* [About this exercise]: Omit the images, then repeat the listing exactly.

Material provided section start

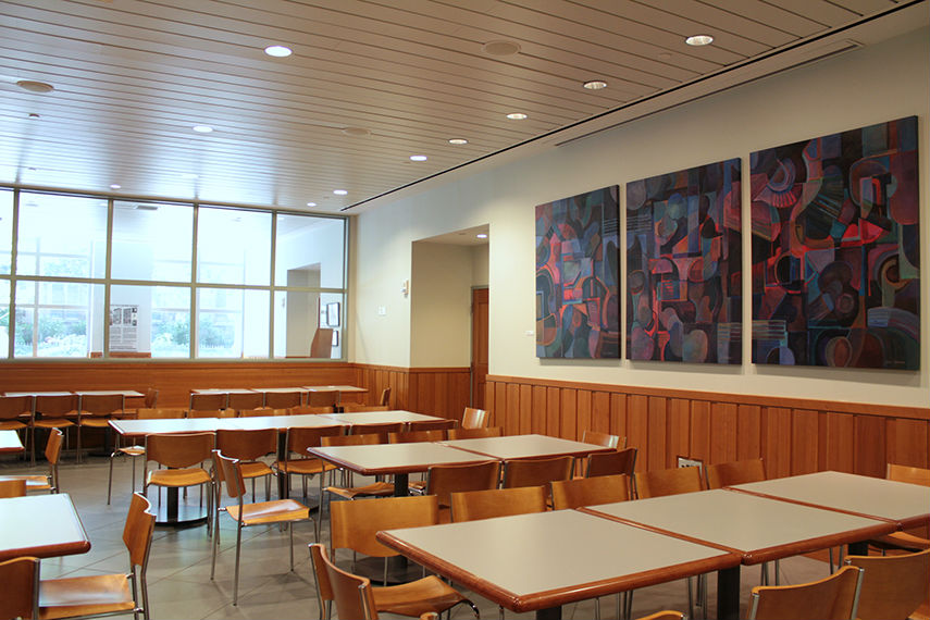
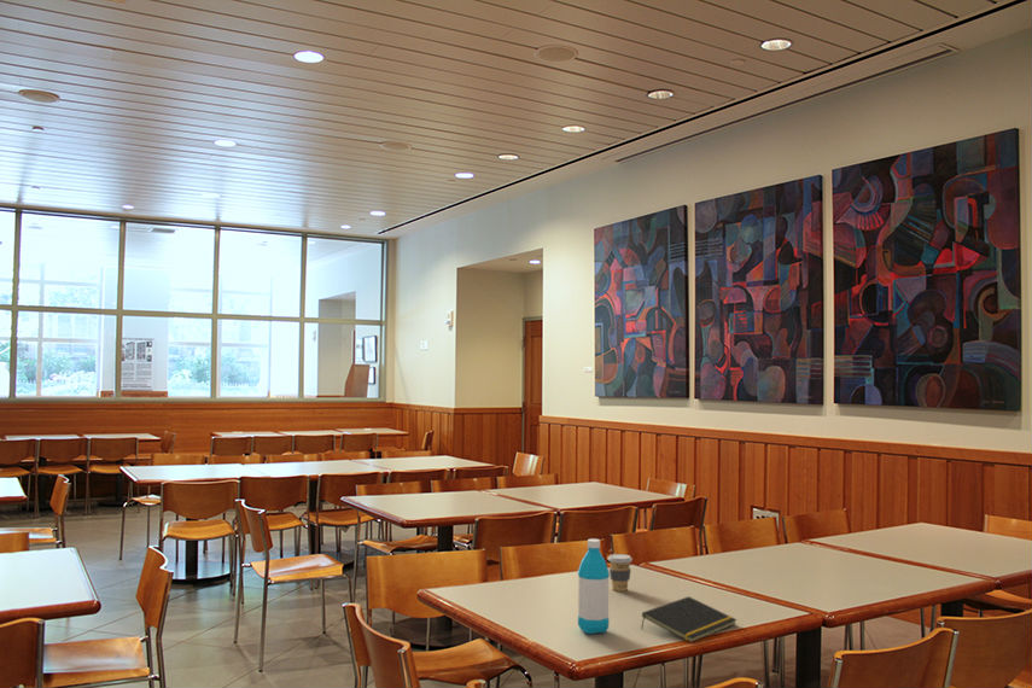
+ water bottle [577,537,611,635]
+ coffee cup [607,553,634,593]
+ notepad [640,595,737,643]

Material provided section end

* [Exercise solution]:
+ water bottle [577,537,611,635]
+ coffee cup [607,553,634,593]
+ notepad [640,595,737,643]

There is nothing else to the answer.